*PROBLEM DESCRIPTION*.
The result should be all the records, exact and complete, without a single picture.

*EXERCISE MATERIAL*.
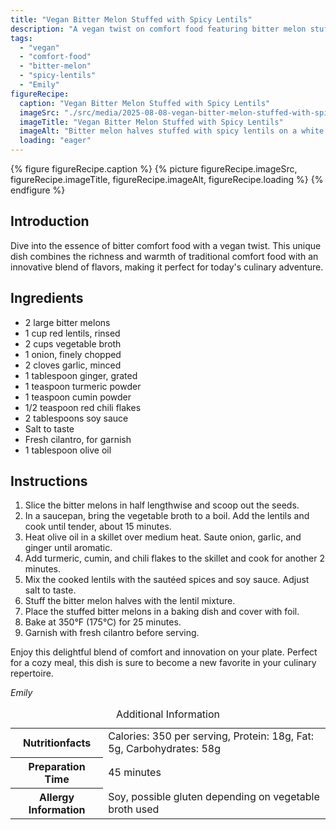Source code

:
 ```yaml
---
title: "Vegan Bitter Melon Stuffed with Spicy Lentils"
description: "A vegan twist on comfort food featuring bitter melon stuffed with spicy lentils, blending rich flavors and textures for a unique culinary experience."
tags:
  - "vegan"
  - "comfort-food"
  - "bitter-melon"
  - "spicy-lentils"
  - "Emily"
figureRecipe: 
  caption: "Vegan Bitter Melon Stuffed with Spicy Lentils"
  imageSrc: "./src/media/2025-08-08-vegan-bitter-melon-stuffed-with-spicy-lentils-9561.png"
  imageTitle: "Vegan Bitter Melon Stuffed with Spicy Lentils"
  imageAlt: "Bitter melon halves stuffed with spicy lentils on a white plate, simple fork and napkin beside, with a blurred background."
  loading: "eager"
---
```


{% figure figureRecipe.caption %}
{% picture figureRecipe.imageSrc, figureRecipe.imageTitle, figureRecipe.imageAlt, figureRecipe.loading %}
{% endfigure %}

## Introduction

Dive into the essence of bitter comfort food with a vegan twist. This unique dish combines the richness and warmth of traditional comfort food with an innovative blend of flavors, making it perfect for today's culinary adventure.

## Ingredients

- 2 large bitter melons
- 1 cup red lentils, rinsed
- 2 cups vegetable broth
- 1 onion, finely chopped
- 2 cloves garlic, minced
- 1 tablespoon ginger, grated
- 1 teaspoon turmeric powder
- 1 teaspoon cumin powder
- 1/2 teaspoon red chili flakes
- 2 tablespoons soy sauce
- Salt to taste
- Fresh cilantro, for garnish
- 1 tablespoon olive oil

## Instructions

1. Slice the bitter melons in half lengthwise and scoop out the seeds.
2. In a saucepan, bring the vegetable broth to a boil. Add the lentils and cook until tender, about 15 minutes.
3. Heat olive oil in a skillet over medium heat. Saute onion, garlic, and ginger until aromatic.
4. Add turmeric, cumin, and chili flakes to the skillet and cook for another 2 minutes.
5. Mix the cooked lentils with the sautéed spices and soy sauce. Adjust salt to taste.
6. Stuff the bitter melon halves with the lentil mixture.
7. Place the stuffed bitter melons in a baking dish and cover with foil.
8. Bake at 350°F (175°C) for 25 minutes.
9. Garnish with fresh cilantro before serving.

Enjoy this delightful blend of comfort and innovation on your plate. Perfect for a cozy meal, this dish is sure to become a new favorite in your culinary repertoire.

*Emily*

<table><caption class='sr-only'>Additional Information</caption><tr><th>Nutritionfacts</th><td>Calories: 350 per serving, Protein: 18g, Fat: 5g, Carbohydrates: 58g&nbsp;</td></tr><tr><th>Preparation Time</th><td>45 minutes&nbsp;</td></tr><tr><th>Allergy Information</th><td>Soy, possible gluten depending on vegetable broth used&nbsp;</td></tr></table>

*WRITTEN SOLUTION*.
Source code

:
 ```yaml
---
title: "Vegan Bitter Melon Stuffed with Spicy Lentils"
description: "A vegan twist on comfort food featuring bitter melon stuffed with spicy lentils, blending rich flavors and textures for a unique culinary experience."
tags:
  - "vegan"
  - "comfort-food"
  - "bitter-melon"
  - "spicy-lentils"
  - "Emily"
figureRecipe: 
  caption: "Vegan Bitter Melon Stuffed with Spicy Lentils"
  imageSrc: "./src/media/2025-08-08-vegan-bitter-melon-stuffed-with-spicy-lentils-9561.png"
  imageTitle: "Vegan Bitter Melon Stuffed with Spicy Lentils"
  imageAlt: "Bitter melon halves stuffed with spicy lentils on a white plate, simple fork and napkin beside, with a blurred background."
  loading: "eager"
---
```


{% figure figureRecipe.caption %}
{% picture figureRecipe.imageSrc, figureRecipe.imageTitle, figureRecipe.imageAlt, figureRecipe.loading %}
{% endfigure %}

## Introduction

Dive into the essence of bitter comfort food with a vegan twist. This unique dish combines the richness and warmth of traditional comfort food with an innovative blend of flavors, making it perfect for today's culinary adventure.

## Ingredients

- 2 large bitter melons
- 1 cup red lentils, rinsed
- 2 cups vegetable broth
- 1 onion, finely chopped
- 2 cloves garlic, minced
- 1 tablespoon ginger, grated
- 1 teaspoon turmeric powder
- 1 teaspoon cumin powder
- 1/2 teaspoon red chili flakes
- 2 tablespoons soy sauce
- Salt to taste
- Fresh cilantro, for garnish
- 1 tablespoon olive oil

## Instructions

1. Slice the bitter melons in half lengthwise and scoop out the seeds.
2. In a saucepan, bring the vegetable broth to a boil. Add the lentils and cook until tender, about 15 minutes.
3. Heat olive oil in a skillet over medium heat. Saute onion, garlic, and ginger until aromatic.
4. Add turmeric, cumin, and chili flakes to the skillet and cook for another 2 minutes.
5. Mix the cooked lentils with the sautéed spices and soy sauce. Adjust salt to taste.
6. Stuff the bitter melon halves with the lentil mixture.
7. Place the stuffed bitter melons in a baking dish and cover with foil.
8. Bake at 350°F (175°C) for 25 minutes.
9. Garnish with fresh cilantro before serving.

Enjoy this delightful blend of comfort and innovation on your plate. Perfect for a cozy meal, this dish is sure to become a new favorite in your culinary repertoire.

*Emily*

<table><caption class='sr-only'>Additional Information</caption><tr><th>Nutritionfacts</th><td>Calories: 350 per serving, Protein: 18g, Fat: 5g, Carbohydrates: 58g&nbsp;</td></tr><tr><th>Preparation Time</th><td>45 minutes&nbsp;</td></tr><tr><th>Allergy Information</th><td>Soy, possible gluten depending on vegetable broth used&nbsp;</td></tr></table>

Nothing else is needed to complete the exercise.